------ Records for this exercise ------

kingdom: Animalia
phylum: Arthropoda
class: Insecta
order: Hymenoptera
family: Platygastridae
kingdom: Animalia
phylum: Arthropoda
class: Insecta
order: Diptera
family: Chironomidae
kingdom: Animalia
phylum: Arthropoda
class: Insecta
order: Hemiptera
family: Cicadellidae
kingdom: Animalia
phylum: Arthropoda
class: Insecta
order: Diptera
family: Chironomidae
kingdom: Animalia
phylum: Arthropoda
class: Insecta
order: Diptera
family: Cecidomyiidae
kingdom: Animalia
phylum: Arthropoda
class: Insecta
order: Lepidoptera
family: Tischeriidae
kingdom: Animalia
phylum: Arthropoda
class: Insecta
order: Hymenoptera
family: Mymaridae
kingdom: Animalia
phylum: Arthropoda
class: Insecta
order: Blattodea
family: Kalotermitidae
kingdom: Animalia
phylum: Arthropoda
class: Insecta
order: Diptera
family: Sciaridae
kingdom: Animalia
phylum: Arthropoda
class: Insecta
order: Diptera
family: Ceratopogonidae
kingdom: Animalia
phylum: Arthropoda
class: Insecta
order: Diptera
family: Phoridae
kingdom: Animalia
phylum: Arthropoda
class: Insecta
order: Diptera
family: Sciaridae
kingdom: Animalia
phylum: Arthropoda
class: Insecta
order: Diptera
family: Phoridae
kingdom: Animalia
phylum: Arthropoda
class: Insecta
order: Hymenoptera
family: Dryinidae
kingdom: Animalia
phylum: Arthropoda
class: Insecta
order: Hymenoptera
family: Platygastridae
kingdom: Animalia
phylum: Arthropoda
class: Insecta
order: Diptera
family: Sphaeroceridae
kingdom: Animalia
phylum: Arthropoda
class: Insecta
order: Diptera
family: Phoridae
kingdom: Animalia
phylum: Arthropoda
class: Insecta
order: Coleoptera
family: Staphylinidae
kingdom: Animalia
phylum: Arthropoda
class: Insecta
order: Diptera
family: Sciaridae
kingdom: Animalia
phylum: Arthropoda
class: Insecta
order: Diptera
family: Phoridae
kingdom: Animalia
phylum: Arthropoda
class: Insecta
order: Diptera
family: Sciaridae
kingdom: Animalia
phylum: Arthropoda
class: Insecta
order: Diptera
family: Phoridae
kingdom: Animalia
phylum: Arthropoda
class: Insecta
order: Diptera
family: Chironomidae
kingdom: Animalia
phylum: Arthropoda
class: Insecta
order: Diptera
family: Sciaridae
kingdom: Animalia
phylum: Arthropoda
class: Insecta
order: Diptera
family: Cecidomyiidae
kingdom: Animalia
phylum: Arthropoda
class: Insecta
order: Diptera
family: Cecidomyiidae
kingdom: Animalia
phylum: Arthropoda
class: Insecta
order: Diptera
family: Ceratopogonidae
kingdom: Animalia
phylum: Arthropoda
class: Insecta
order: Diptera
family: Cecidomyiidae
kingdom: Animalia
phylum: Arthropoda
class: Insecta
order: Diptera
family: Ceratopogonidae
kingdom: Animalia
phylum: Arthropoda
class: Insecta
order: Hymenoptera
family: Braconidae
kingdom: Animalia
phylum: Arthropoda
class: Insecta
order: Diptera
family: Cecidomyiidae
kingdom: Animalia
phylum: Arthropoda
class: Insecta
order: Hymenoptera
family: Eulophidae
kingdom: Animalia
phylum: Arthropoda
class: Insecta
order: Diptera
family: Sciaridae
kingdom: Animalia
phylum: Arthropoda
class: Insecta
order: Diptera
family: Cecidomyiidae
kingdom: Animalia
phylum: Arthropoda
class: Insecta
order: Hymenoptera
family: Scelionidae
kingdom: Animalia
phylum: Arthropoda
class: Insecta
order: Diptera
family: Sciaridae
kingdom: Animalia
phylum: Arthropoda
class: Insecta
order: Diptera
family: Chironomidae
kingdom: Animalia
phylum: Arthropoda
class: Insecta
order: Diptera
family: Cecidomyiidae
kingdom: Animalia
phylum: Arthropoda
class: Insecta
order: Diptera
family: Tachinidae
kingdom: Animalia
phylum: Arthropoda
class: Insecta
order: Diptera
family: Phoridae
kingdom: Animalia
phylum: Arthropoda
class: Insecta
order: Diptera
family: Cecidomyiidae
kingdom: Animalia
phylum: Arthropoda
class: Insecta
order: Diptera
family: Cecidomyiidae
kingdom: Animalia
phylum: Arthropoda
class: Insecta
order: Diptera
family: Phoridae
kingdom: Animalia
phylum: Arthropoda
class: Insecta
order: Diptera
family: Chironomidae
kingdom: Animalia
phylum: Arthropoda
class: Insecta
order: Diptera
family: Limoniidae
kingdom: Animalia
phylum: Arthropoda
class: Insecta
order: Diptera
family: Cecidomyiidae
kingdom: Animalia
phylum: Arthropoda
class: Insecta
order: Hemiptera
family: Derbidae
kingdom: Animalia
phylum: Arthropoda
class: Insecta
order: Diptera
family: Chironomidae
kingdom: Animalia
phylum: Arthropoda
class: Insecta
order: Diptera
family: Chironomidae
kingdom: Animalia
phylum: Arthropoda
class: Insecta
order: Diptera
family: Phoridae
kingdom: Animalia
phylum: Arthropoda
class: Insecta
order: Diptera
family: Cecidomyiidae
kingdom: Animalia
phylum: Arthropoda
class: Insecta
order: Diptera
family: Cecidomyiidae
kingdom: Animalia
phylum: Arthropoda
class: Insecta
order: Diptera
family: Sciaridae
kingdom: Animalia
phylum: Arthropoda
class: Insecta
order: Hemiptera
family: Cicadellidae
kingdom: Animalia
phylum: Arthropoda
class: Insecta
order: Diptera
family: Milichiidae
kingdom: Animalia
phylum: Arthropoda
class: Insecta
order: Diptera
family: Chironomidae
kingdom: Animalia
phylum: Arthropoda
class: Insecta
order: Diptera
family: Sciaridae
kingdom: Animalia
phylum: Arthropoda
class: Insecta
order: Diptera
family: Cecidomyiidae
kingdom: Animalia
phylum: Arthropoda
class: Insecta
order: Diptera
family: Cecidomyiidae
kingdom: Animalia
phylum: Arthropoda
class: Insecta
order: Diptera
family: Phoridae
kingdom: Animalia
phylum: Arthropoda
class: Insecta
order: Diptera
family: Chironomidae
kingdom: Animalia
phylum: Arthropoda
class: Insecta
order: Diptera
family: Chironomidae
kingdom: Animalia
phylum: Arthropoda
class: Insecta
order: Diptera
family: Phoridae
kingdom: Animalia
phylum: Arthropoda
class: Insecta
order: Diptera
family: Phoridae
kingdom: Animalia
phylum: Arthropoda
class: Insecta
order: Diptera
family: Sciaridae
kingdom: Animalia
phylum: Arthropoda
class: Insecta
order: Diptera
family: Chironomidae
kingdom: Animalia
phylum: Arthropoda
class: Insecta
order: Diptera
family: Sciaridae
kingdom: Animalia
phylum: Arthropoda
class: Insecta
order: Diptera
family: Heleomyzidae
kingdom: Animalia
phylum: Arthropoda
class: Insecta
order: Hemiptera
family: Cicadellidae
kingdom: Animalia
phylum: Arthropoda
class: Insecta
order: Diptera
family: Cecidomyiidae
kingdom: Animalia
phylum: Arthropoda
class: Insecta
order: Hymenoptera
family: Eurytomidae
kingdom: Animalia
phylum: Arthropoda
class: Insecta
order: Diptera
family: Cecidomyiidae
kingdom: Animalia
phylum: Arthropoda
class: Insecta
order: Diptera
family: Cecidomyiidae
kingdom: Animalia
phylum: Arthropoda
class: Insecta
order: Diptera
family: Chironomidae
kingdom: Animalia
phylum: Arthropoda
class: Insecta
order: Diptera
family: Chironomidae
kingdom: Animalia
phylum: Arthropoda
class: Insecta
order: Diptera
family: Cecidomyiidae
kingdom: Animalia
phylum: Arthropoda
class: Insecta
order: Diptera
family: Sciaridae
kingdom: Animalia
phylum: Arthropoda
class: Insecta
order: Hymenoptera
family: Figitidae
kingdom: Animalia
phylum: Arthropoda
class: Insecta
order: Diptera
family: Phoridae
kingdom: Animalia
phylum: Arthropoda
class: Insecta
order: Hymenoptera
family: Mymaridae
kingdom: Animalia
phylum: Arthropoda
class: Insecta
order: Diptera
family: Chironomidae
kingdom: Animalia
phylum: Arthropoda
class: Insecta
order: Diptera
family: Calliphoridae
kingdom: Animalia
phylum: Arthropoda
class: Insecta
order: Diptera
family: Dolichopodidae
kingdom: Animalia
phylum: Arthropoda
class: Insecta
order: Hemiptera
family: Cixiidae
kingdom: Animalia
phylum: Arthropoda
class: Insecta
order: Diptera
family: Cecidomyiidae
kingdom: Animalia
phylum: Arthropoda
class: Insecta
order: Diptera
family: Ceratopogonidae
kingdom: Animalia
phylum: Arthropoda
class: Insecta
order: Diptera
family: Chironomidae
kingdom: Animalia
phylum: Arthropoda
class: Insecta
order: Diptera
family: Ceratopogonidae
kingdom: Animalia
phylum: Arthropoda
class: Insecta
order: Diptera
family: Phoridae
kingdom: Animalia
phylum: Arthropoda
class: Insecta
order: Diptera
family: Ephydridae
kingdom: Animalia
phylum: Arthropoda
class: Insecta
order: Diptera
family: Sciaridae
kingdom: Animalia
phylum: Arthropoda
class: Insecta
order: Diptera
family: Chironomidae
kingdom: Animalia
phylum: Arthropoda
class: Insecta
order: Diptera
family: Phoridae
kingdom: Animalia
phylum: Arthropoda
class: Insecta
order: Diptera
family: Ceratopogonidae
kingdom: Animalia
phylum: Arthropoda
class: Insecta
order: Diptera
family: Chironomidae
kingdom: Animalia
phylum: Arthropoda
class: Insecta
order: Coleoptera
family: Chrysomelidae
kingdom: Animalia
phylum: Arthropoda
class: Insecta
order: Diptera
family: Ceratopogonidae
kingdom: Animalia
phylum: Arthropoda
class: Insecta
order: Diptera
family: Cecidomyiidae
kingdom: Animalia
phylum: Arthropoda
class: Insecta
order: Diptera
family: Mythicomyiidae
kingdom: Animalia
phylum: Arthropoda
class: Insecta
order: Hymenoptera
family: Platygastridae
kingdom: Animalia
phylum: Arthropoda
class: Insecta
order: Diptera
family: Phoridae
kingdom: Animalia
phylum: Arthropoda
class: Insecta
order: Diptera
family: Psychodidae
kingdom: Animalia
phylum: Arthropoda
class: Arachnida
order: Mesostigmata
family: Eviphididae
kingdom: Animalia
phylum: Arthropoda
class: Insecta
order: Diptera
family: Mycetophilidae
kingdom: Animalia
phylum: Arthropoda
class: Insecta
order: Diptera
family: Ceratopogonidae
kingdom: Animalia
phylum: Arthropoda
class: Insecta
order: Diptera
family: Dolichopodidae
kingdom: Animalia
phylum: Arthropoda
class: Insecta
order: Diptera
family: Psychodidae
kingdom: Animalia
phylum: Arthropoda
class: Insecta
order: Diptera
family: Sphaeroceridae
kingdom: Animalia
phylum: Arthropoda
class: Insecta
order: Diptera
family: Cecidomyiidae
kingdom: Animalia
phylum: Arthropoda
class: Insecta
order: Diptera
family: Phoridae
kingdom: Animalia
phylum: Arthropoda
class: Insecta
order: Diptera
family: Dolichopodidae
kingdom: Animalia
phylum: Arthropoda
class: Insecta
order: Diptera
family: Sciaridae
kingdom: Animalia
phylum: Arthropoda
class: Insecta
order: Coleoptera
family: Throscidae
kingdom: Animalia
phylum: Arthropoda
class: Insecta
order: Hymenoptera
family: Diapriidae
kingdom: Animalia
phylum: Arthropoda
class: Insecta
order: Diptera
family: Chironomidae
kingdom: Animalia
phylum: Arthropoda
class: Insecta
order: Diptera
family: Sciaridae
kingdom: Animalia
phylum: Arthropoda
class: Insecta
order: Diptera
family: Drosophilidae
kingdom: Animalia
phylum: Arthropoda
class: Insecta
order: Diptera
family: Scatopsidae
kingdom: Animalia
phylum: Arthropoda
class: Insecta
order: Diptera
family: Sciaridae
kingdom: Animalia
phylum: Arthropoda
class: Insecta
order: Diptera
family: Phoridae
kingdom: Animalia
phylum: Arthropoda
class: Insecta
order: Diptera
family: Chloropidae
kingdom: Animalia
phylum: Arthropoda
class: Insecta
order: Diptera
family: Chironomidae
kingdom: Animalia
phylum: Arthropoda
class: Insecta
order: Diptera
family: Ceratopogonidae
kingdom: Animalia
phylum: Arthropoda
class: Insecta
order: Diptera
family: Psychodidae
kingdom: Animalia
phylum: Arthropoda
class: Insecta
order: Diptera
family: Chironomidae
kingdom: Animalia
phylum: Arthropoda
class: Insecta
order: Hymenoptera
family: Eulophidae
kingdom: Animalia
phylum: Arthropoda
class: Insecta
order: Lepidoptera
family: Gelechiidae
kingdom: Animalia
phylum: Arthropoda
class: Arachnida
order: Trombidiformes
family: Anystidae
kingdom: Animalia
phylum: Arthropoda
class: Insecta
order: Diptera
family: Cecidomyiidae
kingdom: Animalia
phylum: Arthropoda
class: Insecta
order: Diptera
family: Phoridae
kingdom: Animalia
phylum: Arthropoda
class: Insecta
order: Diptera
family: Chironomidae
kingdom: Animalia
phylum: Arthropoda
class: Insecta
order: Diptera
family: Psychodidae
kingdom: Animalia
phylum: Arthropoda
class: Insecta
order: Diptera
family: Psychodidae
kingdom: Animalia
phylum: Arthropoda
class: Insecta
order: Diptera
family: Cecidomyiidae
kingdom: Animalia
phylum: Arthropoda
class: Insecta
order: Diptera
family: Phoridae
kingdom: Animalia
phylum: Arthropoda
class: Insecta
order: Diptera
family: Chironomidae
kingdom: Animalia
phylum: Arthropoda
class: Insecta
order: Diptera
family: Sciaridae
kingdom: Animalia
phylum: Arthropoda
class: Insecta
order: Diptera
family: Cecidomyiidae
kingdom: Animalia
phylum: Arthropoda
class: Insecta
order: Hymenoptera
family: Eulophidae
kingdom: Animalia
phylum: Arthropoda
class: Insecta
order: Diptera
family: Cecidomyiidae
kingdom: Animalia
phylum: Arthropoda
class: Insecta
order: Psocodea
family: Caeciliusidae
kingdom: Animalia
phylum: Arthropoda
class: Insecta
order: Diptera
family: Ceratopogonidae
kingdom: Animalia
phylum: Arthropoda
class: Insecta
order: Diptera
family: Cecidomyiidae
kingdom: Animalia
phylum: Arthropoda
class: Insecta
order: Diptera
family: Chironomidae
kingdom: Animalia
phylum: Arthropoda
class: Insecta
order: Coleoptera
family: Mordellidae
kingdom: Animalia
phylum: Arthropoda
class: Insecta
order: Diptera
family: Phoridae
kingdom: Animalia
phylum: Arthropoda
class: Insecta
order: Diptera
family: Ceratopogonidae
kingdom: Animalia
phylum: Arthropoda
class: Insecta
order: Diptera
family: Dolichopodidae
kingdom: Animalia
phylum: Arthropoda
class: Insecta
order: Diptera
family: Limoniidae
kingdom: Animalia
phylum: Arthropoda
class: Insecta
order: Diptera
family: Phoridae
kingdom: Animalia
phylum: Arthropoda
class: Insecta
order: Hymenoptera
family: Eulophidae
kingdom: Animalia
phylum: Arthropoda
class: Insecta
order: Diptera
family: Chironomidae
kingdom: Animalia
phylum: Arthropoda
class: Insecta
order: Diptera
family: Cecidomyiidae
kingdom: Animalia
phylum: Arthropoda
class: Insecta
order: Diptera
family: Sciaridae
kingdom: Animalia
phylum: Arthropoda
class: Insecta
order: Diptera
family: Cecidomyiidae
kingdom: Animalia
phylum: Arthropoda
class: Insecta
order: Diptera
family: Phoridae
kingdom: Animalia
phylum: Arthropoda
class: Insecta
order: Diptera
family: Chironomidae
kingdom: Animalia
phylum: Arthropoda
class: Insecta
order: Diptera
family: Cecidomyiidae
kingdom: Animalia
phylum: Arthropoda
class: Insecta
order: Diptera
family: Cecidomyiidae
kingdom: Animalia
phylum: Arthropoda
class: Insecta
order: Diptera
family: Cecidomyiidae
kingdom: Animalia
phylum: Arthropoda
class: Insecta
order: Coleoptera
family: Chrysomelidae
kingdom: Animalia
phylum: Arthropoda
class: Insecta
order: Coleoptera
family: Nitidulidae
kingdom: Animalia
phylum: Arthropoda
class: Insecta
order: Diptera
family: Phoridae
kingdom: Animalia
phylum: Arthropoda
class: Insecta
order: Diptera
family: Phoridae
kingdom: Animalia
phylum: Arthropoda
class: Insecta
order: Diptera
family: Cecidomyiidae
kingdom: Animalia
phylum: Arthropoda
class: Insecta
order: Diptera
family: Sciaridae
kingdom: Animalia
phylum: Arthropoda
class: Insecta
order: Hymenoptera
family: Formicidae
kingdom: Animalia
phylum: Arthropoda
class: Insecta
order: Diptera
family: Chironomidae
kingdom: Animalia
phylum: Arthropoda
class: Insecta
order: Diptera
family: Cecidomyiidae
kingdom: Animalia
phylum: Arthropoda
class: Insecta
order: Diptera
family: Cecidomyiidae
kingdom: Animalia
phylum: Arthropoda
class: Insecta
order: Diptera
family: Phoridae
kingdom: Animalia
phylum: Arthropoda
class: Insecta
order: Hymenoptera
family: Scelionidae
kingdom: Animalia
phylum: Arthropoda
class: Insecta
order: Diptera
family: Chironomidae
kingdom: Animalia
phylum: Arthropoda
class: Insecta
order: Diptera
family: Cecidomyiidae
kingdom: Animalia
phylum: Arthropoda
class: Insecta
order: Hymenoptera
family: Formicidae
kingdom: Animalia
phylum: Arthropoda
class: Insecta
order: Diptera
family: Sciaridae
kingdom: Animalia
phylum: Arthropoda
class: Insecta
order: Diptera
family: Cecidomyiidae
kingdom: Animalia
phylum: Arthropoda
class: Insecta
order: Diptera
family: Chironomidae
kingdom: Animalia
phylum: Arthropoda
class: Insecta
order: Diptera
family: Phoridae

------

▶ _Directions_:
Rewrite the records from the beginning up to and including the line that contains "order: Blattodea", replacing "phylum" with "division" and leaving everything else as it is.

▶ _Response_:
kingdom: Animalia
division: Arthropoda
class: Insecta
order: Hymenoptera
family: Platygastridae
kingdom: Animalia
division: Arthropoda
class: Insecta
order: Diptera
family: Chironomidae
kingdom: Animalia
division: Arthropoda
class: Insecta
order: Hemiptera
family: Cicadellidae
kingdom: Animalia
division: Arthropoda
class: Insecta
order: Diptera
family: Chironomidae
kingdom: Animalia
division: Arthropoda
class: Insecta
order: Diptera
family: Cecidomyiidae
kingdom: Animalia
division: Arthropoda
class: Insecta
order: Lepidoptera
family: Tischeriidae
kingdom: Animalia
division: Arthropoda
class: Insecta
order: Hymenoptera
family: Mymaridae
kingdom: Animalia
division: Arthropoda
class: Insecta
order: Blattodea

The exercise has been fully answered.